Navios de Cargas Geral Antes do Container
A faixa do cais fervilhava de gente. Vozes, ruído de guindastes, apitos de rebocadores, buzinas, tudo em um burburinho de sons que a gente até nem mais se incomodava. Na “parede”, antes das 7 horas, um grupo de estivadores se apinhava aos gritos, mãos para cima mostrando a credencial, tentando pegar a senha. E, seguida corriam em disparada para o navio. Um desavisado poderia até achar que tinham pressa em trabalhar. Ilusão….
Caminhões enfileirados esperando a vez, empilhadeiras ocupadas no leva e traz de pallets entre costado e armazéns, vagões atravessando a faixa do cais, e diversos outros veículos que congestionavam a zona primária, num frenesi cotidiano que só quem viveu aqueles tempos pode entender.
Baixada a escada, subiam a bordo a Saúde dos Portos, a Alfândega e o DOPS, o órgão encarregado no controle de entrada e saída de pessoas do Brasil. A visita era regada a bebidas e petiscos, e as autoridades sempre saíam com o souvenir: uma garrafa de whiskey, vodca, conhaque, ou um pacote de cigarro. Era de praxe. A tripulação, ansiosa por ir à terra, esperava terminar a visita para encontrar seus “amores” da Rua General Câmara, que muitas vezes aguardavam do lado de fora do portão. Poderiam enfim desfrutar dos muitos dias de escala do navio no porto – algo impensável em nossos dias.
Nos porões dos navios tinha de tudo. Engradados, atados, caixaria, tambores, sacaria, fardos, carga solta como máquinas, veículos, e até mesmo animais vivos em alguns casos. E vários estivadores e consertadores lá dentro fazendo e desfazendo lingada, reparando embalagens e tudo mais que fosse preciso. E, claro, tinham os vigias para evitar os roubos de carga de alto valor nos porões, que ainda assim ocorriam corriqueiramente.
Tudo isso se foi, quase que de súbito, com a popularização do container. Em alguns anos o cenário mudou, os navios mudaram, a estrutura de costado se transformou, e toda essa agitação de cais e bordo foi substituída por guindastes titânicos como portainers, shiploaders, MHCs, ou tug masters, stackers, terminal tractors, etc., e por alguns poucos operadores portuários munidos de walktalkies e um número bem menor de trabalhadores sindicais.
Algumas operações ainda possuem parte daquelas características, mas são cada vez mais raras. Saudosistas, como meu, se perguntam se tudo aquilo voltará com a atual crise no segmento full container e a surpreendente busca por navios break bulk outra vez. E até torcem por isso.

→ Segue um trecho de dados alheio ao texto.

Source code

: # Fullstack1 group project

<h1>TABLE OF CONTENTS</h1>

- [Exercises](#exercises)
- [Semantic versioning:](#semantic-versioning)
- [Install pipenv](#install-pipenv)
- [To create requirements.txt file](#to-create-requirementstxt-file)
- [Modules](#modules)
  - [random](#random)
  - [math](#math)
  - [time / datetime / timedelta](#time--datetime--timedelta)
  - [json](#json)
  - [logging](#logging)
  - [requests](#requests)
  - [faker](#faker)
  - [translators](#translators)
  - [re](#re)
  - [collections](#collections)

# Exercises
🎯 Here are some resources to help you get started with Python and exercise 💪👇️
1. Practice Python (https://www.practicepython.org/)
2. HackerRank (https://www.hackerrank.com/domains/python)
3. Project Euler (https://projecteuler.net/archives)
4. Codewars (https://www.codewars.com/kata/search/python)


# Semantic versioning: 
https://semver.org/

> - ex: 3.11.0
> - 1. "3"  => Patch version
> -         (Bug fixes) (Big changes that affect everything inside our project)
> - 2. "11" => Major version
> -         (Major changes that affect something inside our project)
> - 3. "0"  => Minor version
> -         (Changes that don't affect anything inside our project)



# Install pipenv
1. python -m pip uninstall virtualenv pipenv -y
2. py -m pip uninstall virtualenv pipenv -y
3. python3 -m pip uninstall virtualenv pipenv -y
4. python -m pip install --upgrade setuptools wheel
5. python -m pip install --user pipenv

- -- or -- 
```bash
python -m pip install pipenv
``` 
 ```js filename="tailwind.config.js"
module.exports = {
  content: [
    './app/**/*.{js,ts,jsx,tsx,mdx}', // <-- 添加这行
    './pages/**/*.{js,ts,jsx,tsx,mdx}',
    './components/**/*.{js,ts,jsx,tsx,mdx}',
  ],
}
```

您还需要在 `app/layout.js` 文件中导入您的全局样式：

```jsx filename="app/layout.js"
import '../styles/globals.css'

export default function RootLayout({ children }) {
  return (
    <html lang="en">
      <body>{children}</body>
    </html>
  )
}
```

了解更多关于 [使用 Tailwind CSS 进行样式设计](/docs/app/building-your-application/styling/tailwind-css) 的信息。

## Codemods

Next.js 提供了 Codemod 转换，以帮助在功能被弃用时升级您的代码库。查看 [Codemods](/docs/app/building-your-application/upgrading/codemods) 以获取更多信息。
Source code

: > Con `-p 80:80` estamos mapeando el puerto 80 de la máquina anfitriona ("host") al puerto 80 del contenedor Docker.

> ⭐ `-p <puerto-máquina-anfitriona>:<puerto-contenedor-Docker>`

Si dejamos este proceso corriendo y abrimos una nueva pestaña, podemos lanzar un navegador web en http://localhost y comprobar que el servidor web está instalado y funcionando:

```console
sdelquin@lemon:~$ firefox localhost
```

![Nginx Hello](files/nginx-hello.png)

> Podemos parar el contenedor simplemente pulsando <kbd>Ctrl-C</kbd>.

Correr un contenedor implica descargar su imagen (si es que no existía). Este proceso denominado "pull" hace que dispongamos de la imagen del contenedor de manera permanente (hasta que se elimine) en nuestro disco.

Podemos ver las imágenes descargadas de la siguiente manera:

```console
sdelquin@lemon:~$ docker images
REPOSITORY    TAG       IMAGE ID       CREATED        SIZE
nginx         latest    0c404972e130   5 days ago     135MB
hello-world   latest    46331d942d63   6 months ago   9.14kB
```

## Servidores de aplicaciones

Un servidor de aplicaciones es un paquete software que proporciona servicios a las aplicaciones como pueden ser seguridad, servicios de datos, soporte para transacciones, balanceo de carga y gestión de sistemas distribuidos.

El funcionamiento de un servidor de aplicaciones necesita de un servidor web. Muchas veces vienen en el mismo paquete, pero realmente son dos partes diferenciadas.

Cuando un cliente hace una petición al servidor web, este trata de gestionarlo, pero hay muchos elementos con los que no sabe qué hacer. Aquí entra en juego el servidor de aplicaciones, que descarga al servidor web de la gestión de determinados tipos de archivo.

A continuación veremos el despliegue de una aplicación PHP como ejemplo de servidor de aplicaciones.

Mas, embora saudosista, eu não creio que volte como era antes. E não torço por isso. Os tempos mudaram. A tecnologia mudou. A realidade não é mais a mesma, e não faz sentido já nesse primeiro quarto de século XXI, como toda a demanda por bens de consumo e produção, querermos retroceder em agilidade, custos e eficiência.
Cabe, porém, uma reflexão sobre o futuro. Ficou provado que o sistema é frágil, e que basta uma crise grave como a Covid-19, ou um encalhe em uma rota tão vital como Suez, para que surjam gargalos que impactam em toda a cadeia logística. Cabe aos departamentos de planejamento simular situações semelhantes para evitar que, caso surja uma nova crise global como a que vivemos, não sejam pegos de caças curtas.
No mais, fica para os fósseis (estou quase virando um) só a saudade e o aprendizado de um tempo em que os fundamentos de Shipping eram praticados com mais pureza. Experiência de vida e aprendizado que hoje me permitem compartilhar do pouco com os que buscam entender como funciona o mercado de carga geral/break bulk.